The small island of Burano has been deemed one of the ten most colourful places on the planet, and it is the myriad of colours that guarantee visitors a memorable and joyous experience.
Burano is easily reached from Venice by a 45 minute waterbus ride. Soon into your journey you will spy your destination, identifiable by a leaning bell-tower that appears to defy the pull of gravity by sheer willpower.
After disembarking you walk through a tiny park, which is patrolled by a few watchful, half-friendly feral cats. Very quickly you reach the picturesque Via Galuppi, the main street, which is lined by restaurants and shops, many selling lace.
The extravagance of the colour of the buildings is breathtaking. Pulsating reds, vibrant blues, luminous lime greens and radiant yellows are interspersed with calming maroons, subdued ochres and cooling shades of blue. The colour contrasts never jar, perhaps because of a degree of official control. The most reliable evidence suggests that colour was originally used to signify the extent and boundaries of each property, but the myth persists that the colours enabled fishermen to see their houses when far out at sea. And I have even heard it suggested that it was to enable drunken fishermen to find their way home.
Burano’s narrow, turquoise watered canals are straddled by mainly wooden bridges that provide vantage points for enthusiastic photographers.
Via Galuppi leads to the disproportionately spacious Piazza Galuppi, where a market is held on Wednesday mornings. Dominating the piazza is the 16th century church of San Martino, with its leaning bell tower. Although its façade is rather unprepossessing, it houses some important art, including an impressive work by Gian Battista Tiepolo.
The church is closed 12 noon – 3pm.
Across the piazza is the Museo del Merletto – the Lace Museum (closed Mondays). Back in the 16th century Burano lace was the envy of Europe, but the industry declined before reviving in the 1870s. The statue in the piazza is of Baldassarre Galuppi (1706-85) the famous Burano born composer.

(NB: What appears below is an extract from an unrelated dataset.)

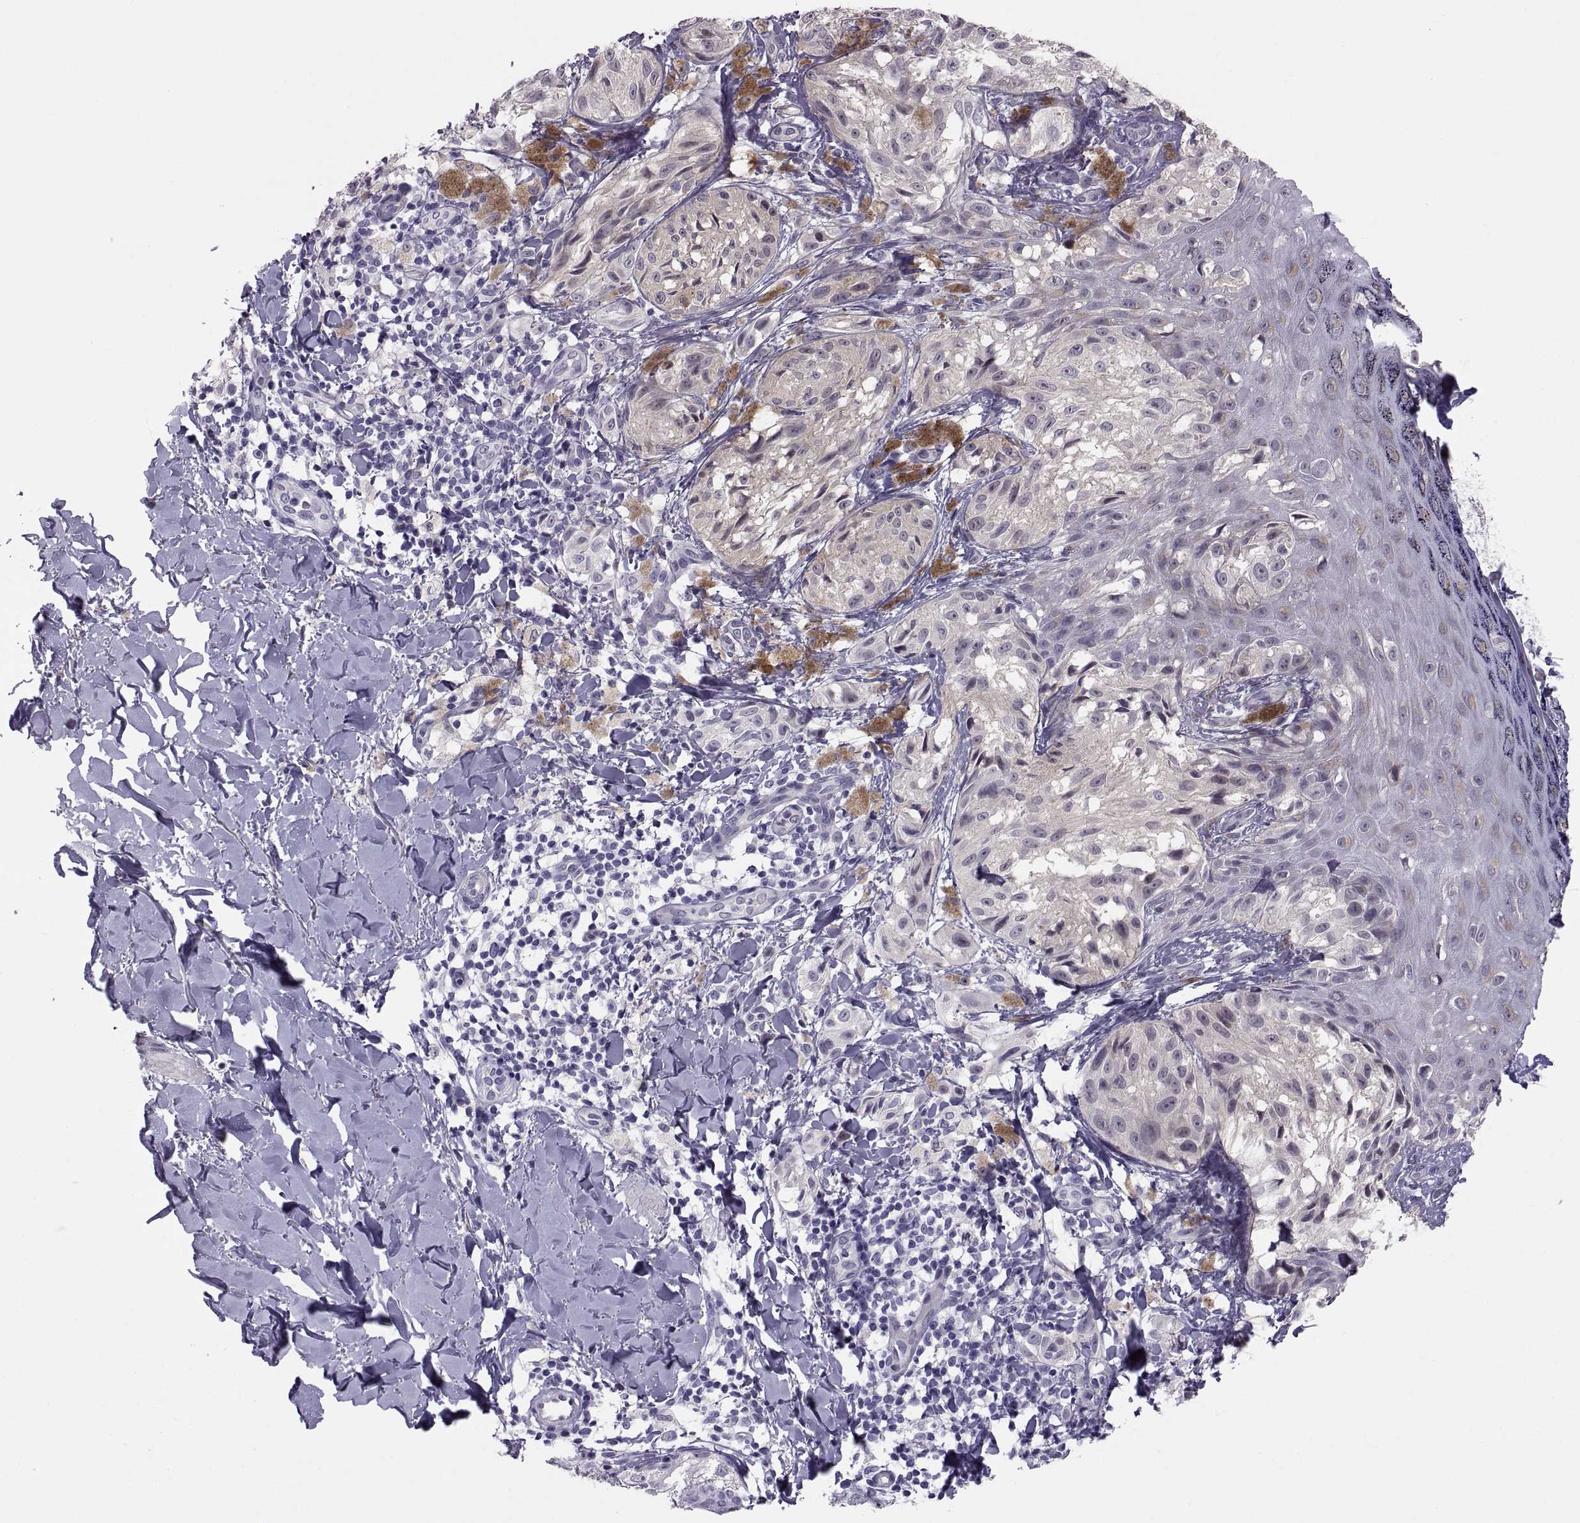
{"staining": {"intensity": "negative", "quantity": "none", "location": "none"}, "tissue": "melanoma", "cell_type": "Tumor cells", "image_type": "cancer", "snomed": [{"axis": "morphology", "description": "Malignant melanoma, NOS"}, {"axis": "topography", "description": "Skin"}], "caption": "Immunohistochemistry image of neoplastic tissue: malignant melanoma stained with DAB displays no significant protein expression in tumor cells.", "gene": "FAM170A", "patient": {"sex": "male", "age": 36}}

In a tiny square a few metres off the main street you will find ‘La Casa di Bepi Suá’ Burano’s most colourful house (turn left into the Via al Gottolo, by the Bar Caffé Palmisano). Its psychedelic frontage makes the neighbouring houses appear positively restrained. But apart from this attraction, few day visitors seem to venture far from the main thoroughfare. If you do so, you will be immediately plunged into a different, though equally colourful world. The narrow alleyways and small squares are havens of tranquillity, far removed from the trappings of tourism, with just a few residents going about their everyday tasks.
Most visitors are likely to spend a couple of hours or so on Burano. Some choose to extend their stay by crossing the 60m wooden bridge that links Burano to Mazzorbo. A pleasant stroll past orchards and gardens leads to the Romanesque-Gothic church of Santa Caterina. Another option is to take the opportunity to visit the nearby wistful island of Torcello. The journey is short and the boats are regular.
But your abiding memory of Burano will be its myriad of colours and the sense of wellbeing it engenders. The power of colour is summed up by the artist Anna Maria Cimbal. The vividly painted outside wall of her studio, the Yellow Submarine, bears a plaque on which her words are inscribed both in Italian and English – ‘Colour is like music. It uses shorter ways to come to our senses, to awake our emotions’.
By far the best way to get to Burano from Venice is by waterbus from Fondamente Nuove. Before buying a ticket, though, it is worth considering the options. If you also intend to visit Torcello or Murano it may be more economical to buy a day ticket. But don’t forget to validate your ticket before boarding.
For good value, check out Bar Sport, located to the right at the end of Via Galuppi. A half litre carafe of an acceptable wine is only 5 euros (November 2014).